[C4AI – Perspectives in A.I. Seminar ] Next talk of the Perspectives in AI seminar of the C4AI will host:
Dr. Luis Lamb (Full Professor of Computer Science and AI at UFRGS; MIT Sloan Visiting Fellow)
to talk about “Neurosymbolic AI: Building Robust AI Models”. February 24, 2022 – 18h-19:30 Brasilia time (4pm-5:30pm EST), Online at C4AIUSP channel.
Open/Free event – Add to your Agenda! Set Reminder!

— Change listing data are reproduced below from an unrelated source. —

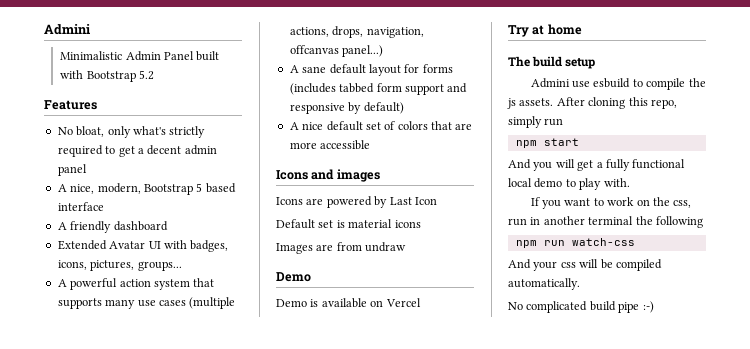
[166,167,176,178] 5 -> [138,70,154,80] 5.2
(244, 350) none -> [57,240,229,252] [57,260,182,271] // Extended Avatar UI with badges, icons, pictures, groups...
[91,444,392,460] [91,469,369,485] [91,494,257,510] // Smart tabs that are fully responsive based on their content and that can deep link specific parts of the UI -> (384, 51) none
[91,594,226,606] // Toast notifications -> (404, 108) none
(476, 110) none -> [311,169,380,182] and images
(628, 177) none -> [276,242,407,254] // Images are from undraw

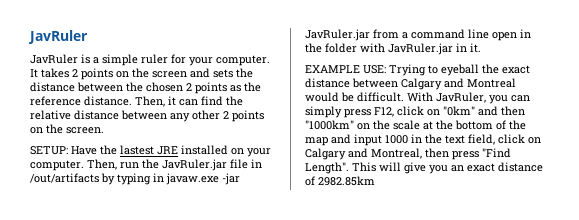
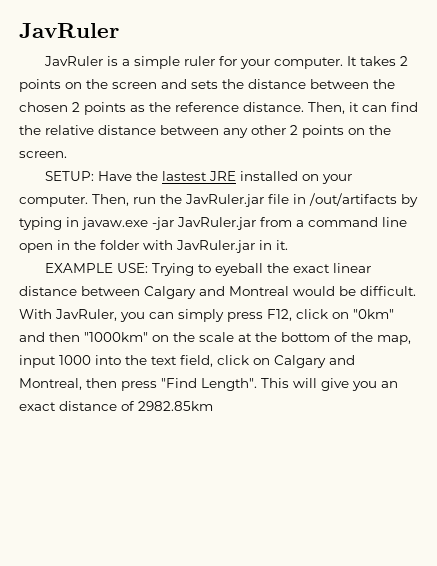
(530, 69) none -> [332,263,371,273] linear
[305,134,351,146] map and -> [377,335,411,345] map,
[411,134,422,143] in -> [95,355,121,365] into

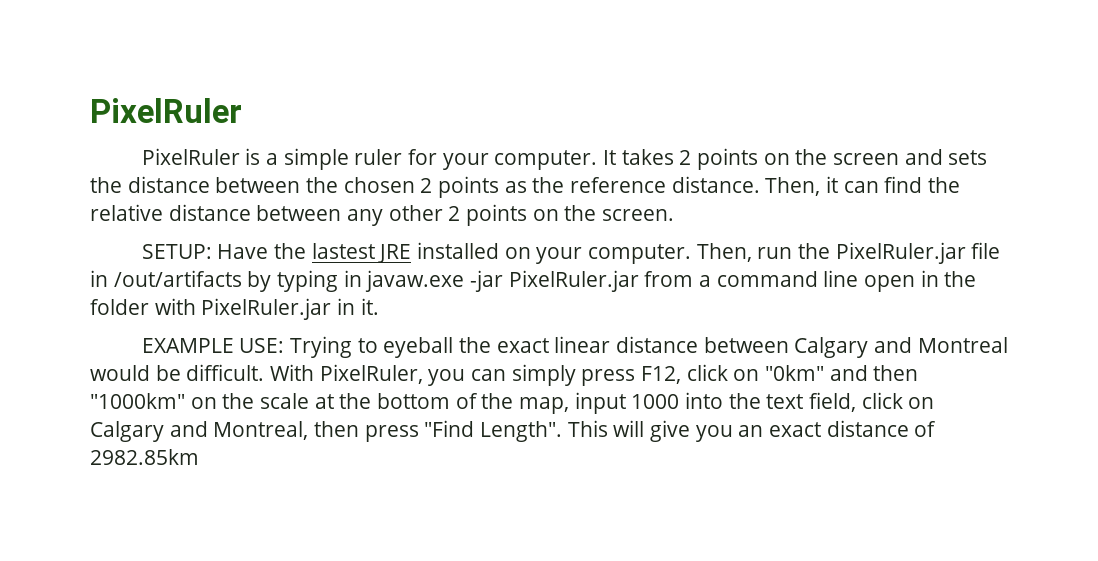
[19,23,119,38] [43,56,103,66] JavRuler // JavRuler -> [90,98,242,123] [141,148,240,165] PixelRuler // PixelRuler
[185,194,264,207] JavRuler.jar -> [835,242,966,264] PixelRuler.jar
[177,217,256,230] JavRuler.jar -> [508,270,639,292] PixelRuler.jar
[176,240,255,253] JavRuler.jar -> [201,298,332,320] PixelRuler.jar
[55,309,117,321] JavRuler, -> [319,364,423,384] PixelRuler,

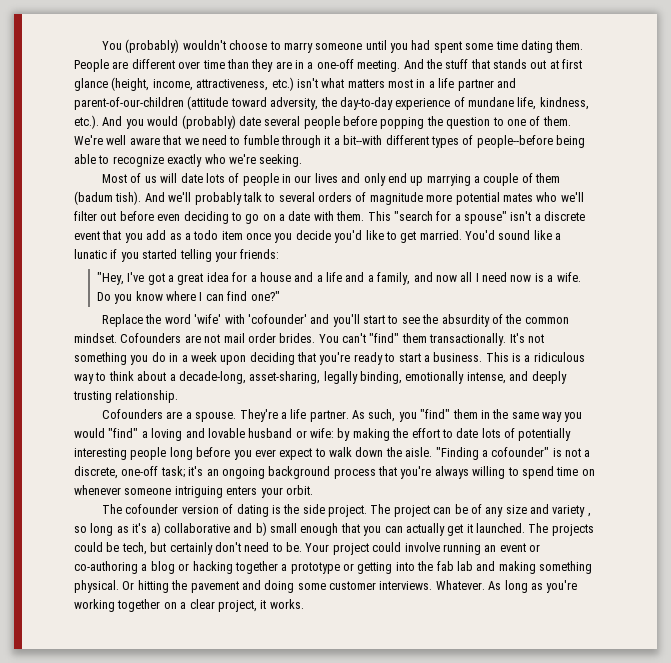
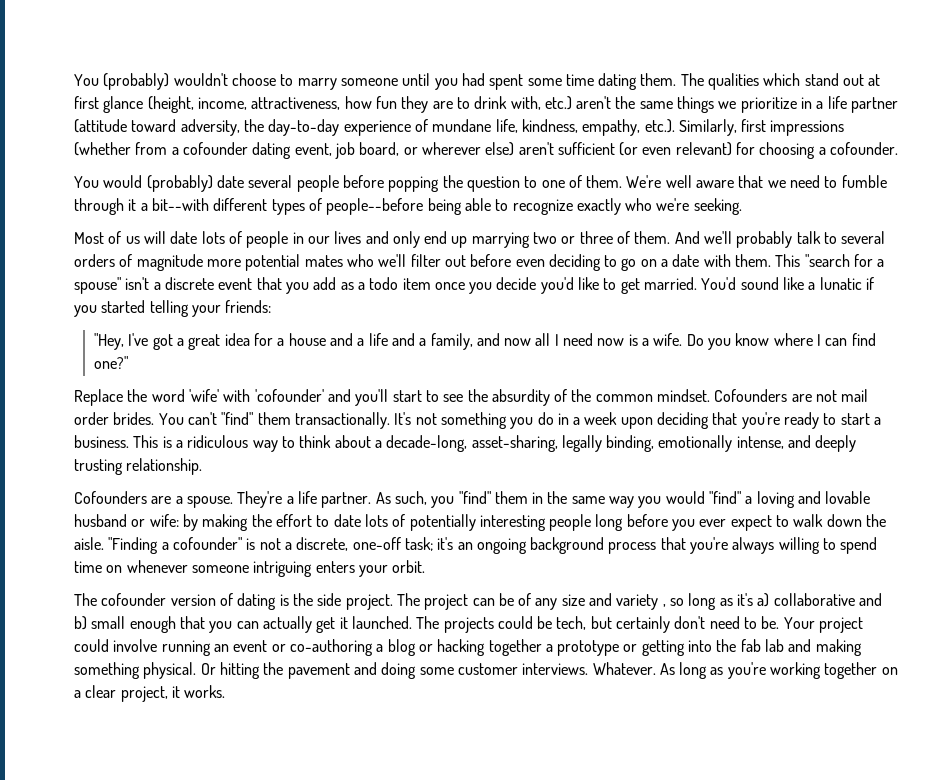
[74,59,527,72] People are different over time than they are in a one-off meeting. And the stuff that stands -> [680,73,839,90] The qualities which stand
[271,77,413,91] etc.) isn't what matters most -> [344,96,797,113] how fun they are to drink with, etc.) aren't the same things we prioritize
[496,78,516,88] [74,97,184,110] and parent-of-our-children -> (899, 105) none
[74,115,144,129] etc.). And you -> [582,119,845,136] [74,142,899,159] [74,176,99,188] empathy, etc.). Similarly, first impressions (whether from a cofounder dating event, job board, or wherever else) aren't sufficient (or even relevant) for choosing a cofounder. // You
[474,173,561,186] [74,191,142,205] a couple of them (badum tish). -> [533,231,671,244] two or three of them.

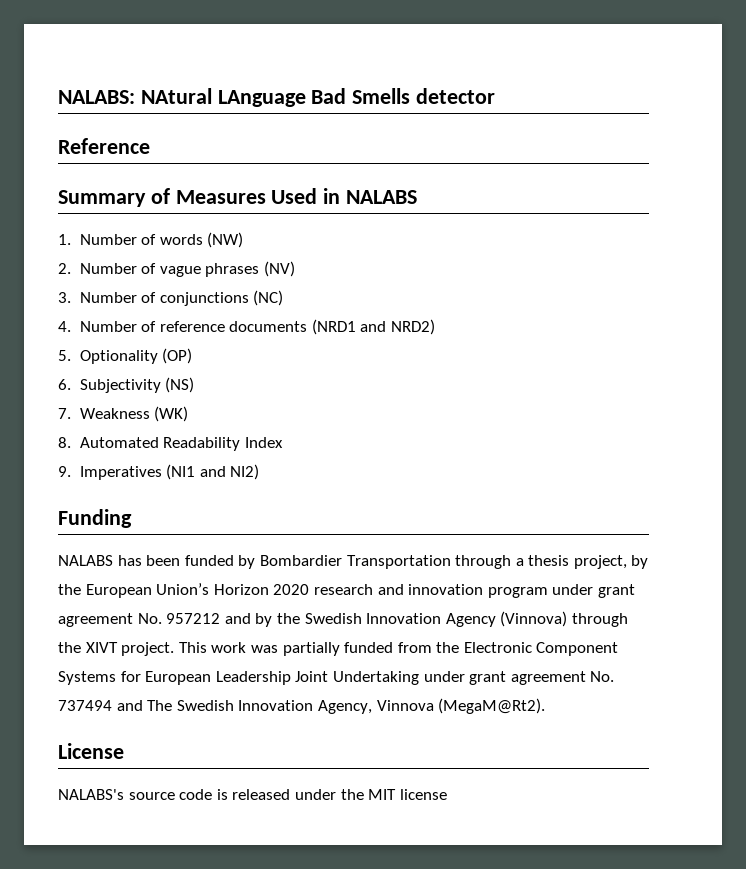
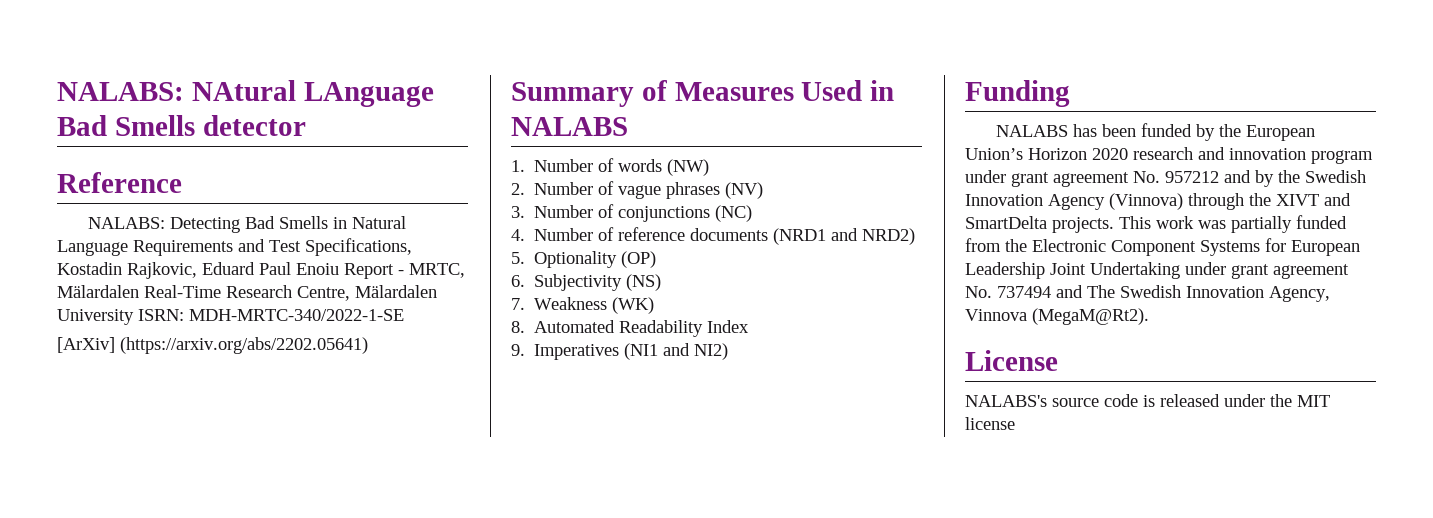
(150, 146) none -> [88,216,407,233] [57,238,412,256] [57,262,465,279] [57,285,437,301] [57,309,404,325] [57,337,368,354] // NALABS: Detecting Bad Smells in Natural Language Requirements and Test Specifications, Kostadin Rajkovic, Eduard Paul Enoiu Report - MRTC, Mälardalen Real-Time Research Centre, Mälardalen University ISRN: MDH-MRTC-340/2022-1-SE // [ArXiv] (https://arxiv.org/abs/2202.05641)
[259,555,649,569] Bombardier Transportation through a thesis project, by -> (1216, 132) none
[121,642,175,656] project. -> [1324,193,1351,206] [965,216,1114,233] and SmartDelta projects.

Abstract: This talk will be about the Luis Lamb main research interests that are: Machine Learning and Reasoning, Neuro-Symbolic Computing, Logic in Computation and Artificial Intelligence, Cognitive and Neural Computation. Luis recently released a paper on “Neurosymbolic AI: the third wave”. It beautifully articulated the key ingredients needed in the next generation of AI systems, integrating AI approaches, and it summarizes all the achievements of the last 20 years of research. We invite everyone to this talk that presents the past, present and future in Neuro-Symbolic AI Systems.
Short Bio: Luis C. Lamb is a Full Professor at UFRGS, at present, MIT Sloan Visiting Fellow and former Secretary of Innovation, Science and Technology of the State of Rio Grande do Sul, Brazil. He was formerly Vice President for Research (2016-2018) and Dean of the Institute of Informatics (2011-2016) at the Federal University of Rio Grande do Sul (UFRGS), Brazil. He holds both the Ph.D. in Computer Science from Imperial College London (2000) and the Diploma of the Imperial College, MSc by research (1995) and BSc in Computer Science (1992) from UFRGS, Brazil. His research interest includes neural-symbolic computing, the integration of learning and reasoning, and ethics in AI. He co-authored two research monographs: Neural-Symbolic Cognitive Reasoning, with Garcez and Gabbay (Springer, 2009) and Compiled Labelled Deductive Systems, with Broda, Gabbay, and Russo (IoP, 2004). His research has led to publications at flagship journals, AI and neural computation conferences. He was co-organizer of two Dagstuhl Seminars on Neuro-symbolic AI: the Dagstuhl Seminar 14381: Neural-Symbolic Learning and Reasoning (2014) and Dagstuhl Seminar 17192: Human-Like Neural-Symbolic Computing (2017) and several workshops on neural-symbolic learning and reasoning at AAAI and IJCAI.